--- Short task ---
In the records, write out everything from the line containing "region: Jaemtland" down to the line containing "longitude: 105.3954", substituting "town" for "city" and leaving all else unchanged.

(Stored records)
━━━

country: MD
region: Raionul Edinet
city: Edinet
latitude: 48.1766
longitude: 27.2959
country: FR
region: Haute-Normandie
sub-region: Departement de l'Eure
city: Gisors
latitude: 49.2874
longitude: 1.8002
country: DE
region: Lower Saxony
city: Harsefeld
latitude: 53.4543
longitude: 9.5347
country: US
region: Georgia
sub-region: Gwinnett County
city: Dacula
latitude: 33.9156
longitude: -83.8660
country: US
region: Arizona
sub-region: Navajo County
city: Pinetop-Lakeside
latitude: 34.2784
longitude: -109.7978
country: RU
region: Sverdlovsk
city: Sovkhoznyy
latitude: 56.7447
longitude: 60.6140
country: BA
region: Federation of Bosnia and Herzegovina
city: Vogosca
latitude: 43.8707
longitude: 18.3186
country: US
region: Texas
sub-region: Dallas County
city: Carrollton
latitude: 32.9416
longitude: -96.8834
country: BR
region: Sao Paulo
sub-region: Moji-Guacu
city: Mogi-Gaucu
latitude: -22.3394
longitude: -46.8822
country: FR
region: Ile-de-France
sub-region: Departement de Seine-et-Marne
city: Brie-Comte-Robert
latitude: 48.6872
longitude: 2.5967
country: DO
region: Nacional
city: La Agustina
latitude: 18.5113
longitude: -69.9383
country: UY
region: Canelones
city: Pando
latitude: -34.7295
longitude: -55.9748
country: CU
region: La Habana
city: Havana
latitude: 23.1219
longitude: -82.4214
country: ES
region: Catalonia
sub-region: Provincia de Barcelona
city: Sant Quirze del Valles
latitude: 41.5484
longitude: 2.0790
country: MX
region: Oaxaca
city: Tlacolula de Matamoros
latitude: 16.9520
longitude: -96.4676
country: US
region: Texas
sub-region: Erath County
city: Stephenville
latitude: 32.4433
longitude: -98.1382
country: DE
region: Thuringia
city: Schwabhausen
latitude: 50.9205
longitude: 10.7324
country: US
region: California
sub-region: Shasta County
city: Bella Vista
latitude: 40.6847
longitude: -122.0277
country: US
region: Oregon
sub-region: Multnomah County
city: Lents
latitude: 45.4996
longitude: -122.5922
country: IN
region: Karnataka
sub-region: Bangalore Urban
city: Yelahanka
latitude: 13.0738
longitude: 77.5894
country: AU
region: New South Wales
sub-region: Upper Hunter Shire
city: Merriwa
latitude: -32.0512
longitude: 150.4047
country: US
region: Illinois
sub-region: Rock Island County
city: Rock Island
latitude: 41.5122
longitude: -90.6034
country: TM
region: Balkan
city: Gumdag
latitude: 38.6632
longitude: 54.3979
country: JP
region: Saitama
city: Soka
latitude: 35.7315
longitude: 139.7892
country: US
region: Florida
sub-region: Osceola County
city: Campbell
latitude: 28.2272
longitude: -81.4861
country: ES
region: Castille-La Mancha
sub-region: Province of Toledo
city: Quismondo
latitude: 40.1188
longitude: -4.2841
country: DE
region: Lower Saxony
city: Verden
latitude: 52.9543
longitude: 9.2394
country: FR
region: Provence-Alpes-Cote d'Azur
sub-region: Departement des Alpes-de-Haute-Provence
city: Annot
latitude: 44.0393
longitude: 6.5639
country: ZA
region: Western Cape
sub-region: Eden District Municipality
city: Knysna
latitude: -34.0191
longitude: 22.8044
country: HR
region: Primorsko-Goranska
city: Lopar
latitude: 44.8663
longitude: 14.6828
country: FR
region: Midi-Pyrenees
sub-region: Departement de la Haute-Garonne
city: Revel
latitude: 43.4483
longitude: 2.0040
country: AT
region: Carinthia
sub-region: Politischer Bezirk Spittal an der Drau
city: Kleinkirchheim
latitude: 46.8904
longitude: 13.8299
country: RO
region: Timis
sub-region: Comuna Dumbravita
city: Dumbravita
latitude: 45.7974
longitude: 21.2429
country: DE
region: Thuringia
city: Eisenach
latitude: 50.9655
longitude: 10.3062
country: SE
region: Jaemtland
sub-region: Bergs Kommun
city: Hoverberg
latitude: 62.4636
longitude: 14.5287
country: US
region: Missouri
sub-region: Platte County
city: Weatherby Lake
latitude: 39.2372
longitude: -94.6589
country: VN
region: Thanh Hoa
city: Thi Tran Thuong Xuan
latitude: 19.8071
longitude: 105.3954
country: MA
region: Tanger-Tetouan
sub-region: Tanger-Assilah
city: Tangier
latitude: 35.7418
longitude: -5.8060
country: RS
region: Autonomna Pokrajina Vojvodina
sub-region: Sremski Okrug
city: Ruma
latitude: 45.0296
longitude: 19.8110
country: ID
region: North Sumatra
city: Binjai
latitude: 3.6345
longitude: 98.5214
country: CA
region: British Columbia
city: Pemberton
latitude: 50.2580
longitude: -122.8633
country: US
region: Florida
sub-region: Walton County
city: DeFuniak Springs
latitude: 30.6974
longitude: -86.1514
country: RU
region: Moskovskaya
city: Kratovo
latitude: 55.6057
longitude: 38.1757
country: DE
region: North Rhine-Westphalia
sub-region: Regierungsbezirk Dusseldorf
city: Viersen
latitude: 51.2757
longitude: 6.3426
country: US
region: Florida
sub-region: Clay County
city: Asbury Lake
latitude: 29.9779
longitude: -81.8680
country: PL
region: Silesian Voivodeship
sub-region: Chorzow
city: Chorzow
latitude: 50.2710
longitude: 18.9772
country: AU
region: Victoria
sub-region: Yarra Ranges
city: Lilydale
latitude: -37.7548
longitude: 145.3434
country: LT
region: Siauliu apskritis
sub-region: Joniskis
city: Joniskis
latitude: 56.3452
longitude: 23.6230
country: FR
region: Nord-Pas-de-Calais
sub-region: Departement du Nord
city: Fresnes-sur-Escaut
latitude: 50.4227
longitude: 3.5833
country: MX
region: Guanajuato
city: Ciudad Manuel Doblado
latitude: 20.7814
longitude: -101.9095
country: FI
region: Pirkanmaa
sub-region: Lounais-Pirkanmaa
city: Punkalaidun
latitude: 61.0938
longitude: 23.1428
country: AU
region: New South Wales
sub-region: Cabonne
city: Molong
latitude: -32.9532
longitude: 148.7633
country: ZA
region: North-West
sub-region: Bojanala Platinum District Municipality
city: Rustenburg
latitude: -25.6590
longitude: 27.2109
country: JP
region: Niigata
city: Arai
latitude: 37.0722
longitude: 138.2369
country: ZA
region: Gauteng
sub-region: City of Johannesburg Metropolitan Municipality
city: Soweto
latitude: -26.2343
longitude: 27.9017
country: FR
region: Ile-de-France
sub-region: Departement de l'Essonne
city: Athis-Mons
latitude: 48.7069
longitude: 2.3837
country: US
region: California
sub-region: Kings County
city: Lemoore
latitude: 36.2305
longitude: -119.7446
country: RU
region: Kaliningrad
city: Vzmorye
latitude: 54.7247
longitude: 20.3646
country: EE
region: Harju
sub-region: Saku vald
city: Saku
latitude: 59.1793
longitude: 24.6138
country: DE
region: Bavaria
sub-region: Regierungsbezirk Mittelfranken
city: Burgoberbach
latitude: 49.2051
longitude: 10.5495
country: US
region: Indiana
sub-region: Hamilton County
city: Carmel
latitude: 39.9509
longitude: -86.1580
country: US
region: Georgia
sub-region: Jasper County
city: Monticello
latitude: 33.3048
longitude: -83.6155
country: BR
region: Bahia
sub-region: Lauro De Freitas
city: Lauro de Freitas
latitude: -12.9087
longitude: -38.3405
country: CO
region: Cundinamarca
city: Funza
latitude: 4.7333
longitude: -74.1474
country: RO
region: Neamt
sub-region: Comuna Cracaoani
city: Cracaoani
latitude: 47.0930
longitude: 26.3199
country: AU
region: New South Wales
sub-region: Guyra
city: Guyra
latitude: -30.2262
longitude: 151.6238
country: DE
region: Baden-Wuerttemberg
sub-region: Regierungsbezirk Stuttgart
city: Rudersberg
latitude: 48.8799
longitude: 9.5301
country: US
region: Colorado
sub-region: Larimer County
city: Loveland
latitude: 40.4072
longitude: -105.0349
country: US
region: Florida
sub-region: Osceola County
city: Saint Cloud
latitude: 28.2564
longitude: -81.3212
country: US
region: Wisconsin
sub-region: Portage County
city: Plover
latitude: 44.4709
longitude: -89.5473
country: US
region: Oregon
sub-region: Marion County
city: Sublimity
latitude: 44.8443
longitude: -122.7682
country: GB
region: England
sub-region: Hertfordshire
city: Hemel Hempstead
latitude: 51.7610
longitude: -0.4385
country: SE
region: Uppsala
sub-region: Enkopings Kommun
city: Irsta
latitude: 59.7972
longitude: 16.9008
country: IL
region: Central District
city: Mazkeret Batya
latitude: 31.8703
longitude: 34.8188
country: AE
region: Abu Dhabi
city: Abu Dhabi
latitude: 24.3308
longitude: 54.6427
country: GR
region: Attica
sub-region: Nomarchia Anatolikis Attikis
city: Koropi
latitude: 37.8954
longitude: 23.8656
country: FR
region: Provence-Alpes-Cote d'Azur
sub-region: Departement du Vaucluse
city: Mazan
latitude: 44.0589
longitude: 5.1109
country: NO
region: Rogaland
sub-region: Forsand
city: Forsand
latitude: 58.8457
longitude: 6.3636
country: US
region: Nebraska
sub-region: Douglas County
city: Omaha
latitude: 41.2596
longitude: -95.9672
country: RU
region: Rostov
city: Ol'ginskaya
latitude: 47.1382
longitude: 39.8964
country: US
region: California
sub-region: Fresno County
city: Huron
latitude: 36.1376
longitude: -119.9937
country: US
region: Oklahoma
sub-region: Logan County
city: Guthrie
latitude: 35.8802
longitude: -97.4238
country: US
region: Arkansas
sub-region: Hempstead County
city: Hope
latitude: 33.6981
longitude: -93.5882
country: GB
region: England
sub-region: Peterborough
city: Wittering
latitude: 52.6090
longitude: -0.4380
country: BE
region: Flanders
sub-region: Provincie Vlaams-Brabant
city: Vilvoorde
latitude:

━━━

--- Output of the exercise ---
region: Jaemtland
sub-region: Bergs Kommun
town: Hoverberg
latitude: 62.4636
longitude: 14.5287
country: US
region: Missouri
sub-region: Platte County
town: Weatherby Lake
latitude: 39.2372
longitude: -94.6589
country: VN
region: Thanh Hoa
town: Thi Tran Thuong Xuan
latitude: 19.8071
longitude: 105.3954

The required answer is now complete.